Segment Open

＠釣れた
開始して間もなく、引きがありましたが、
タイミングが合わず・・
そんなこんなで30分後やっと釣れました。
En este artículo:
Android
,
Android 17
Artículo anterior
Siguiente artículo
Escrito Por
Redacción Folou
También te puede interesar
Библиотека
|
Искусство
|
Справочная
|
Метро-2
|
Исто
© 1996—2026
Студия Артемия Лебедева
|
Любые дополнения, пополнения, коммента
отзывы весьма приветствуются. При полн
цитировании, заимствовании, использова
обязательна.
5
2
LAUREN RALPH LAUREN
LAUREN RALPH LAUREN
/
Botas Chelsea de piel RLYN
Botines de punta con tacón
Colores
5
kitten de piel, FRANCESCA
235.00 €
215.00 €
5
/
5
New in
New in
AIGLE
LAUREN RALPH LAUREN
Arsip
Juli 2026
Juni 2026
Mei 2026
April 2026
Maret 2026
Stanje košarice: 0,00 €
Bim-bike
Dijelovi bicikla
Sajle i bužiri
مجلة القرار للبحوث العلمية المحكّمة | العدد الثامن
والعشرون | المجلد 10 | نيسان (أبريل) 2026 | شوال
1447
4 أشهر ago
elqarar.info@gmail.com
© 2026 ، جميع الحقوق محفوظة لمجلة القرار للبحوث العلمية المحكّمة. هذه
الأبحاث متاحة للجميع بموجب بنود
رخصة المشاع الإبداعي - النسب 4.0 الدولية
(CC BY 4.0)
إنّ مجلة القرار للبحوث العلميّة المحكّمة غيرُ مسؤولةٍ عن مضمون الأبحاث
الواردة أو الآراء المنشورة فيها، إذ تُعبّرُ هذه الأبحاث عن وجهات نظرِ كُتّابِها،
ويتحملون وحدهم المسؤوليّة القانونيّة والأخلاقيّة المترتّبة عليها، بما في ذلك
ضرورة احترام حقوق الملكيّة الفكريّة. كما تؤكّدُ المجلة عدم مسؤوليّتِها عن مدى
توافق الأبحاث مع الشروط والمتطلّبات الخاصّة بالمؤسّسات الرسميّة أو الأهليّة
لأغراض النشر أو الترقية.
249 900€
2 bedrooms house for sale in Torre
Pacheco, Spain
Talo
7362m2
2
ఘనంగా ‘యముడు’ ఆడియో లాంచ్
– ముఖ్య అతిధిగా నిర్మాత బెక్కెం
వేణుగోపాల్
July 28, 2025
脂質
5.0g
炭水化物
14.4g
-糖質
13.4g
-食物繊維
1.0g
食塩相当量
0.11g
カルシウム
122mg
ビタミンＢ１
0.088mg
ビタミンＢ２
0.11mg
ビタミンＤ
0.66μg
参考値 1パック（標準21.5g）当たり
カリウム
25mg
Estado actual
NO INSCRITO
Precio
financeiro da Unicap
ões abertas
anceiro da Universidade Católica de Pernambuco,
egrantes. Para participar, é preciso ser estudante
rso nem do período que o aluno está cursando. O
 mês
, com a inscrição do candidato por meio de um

Segment Closed

Exercise requirements » Retype the stretch from the start of the entries through the line containing "ضرورة احترام حقوق", reproducing every character, line break, and symbol without alteration.

Solution to the problem »
＠釣れた
開始して間もなく、引きがありましたが、
タイミングが合わず・・
そんなこんなで30分後やっと釣れました。
En este artículo:
Android
,
Android 17
Artículo anterior
Siguiente artículo
Escrito Por
Redacción Folou
También te puede interesar
Библиотека
|
Искусство
|
Справочная
|
Метро-2
|
Исто
© 1996—2026
Студия Артемия Лебедева
|
Любые дополнения, пополнения, коммента
отзывы весьма приветствуются. При полн
цитировании, заимствовании, использова
обязательна.
5
2
LAUREN RALPH LAUREN
LAUREN RALPH LAUREN
/
Botas Chelsea de piel RLYN
Botines de punta con tacón
Colores
5
kitten de piel, FRANCESCA
235.00 €
215.00 €
5
/
5
New in
New in
AIGLE
LAUREN RALPH LAUREN
Arsip
Juli 2026
Juni 2026
Mei 2026
April 2026
Maret 2026
Stanje košarice: 0,00 €
Bim-bike
Dijelovi bicikla
Sajle i bužiri
مجلة القرار للبحوث العلمية المحكّمة | العدد الثامن
والعشرون | المجلد 10 | نيسان (أبريل) 2026 | شوال
1447
4 أشهر ago
elqarar.info@gmail.com
© 2026 ، جميع الحقوق محفوظة لمجلة القرار للبحوث العلمية المحكّمة. هذه
الأبحاث متاحة للجميع بموجب بنود
رخصة المشاع الإبداعي - النسب 4.0 الدولية
(CC BY 4.0)
إنّ مجلة القرار للبحوث العلميّة المحكّمة غيرُ مسؤولةٍ عن مضمون الأبحاث
الواردة أو الآراء المنشورة فيها، إذ تُعبّرُ هذه الأبحاث عن وجهات نظرِ كُتّابِها،
ويتحملون وحدهم المسؤوليّة القانونيّة والأخلاقيّة المترتّبة عليها، بما في ذلك
ضرورة احترام حقوق الملكيّة الفكريّة. كما تؤكّدُ المجلة عدم مسؤوليّتِها عن مدى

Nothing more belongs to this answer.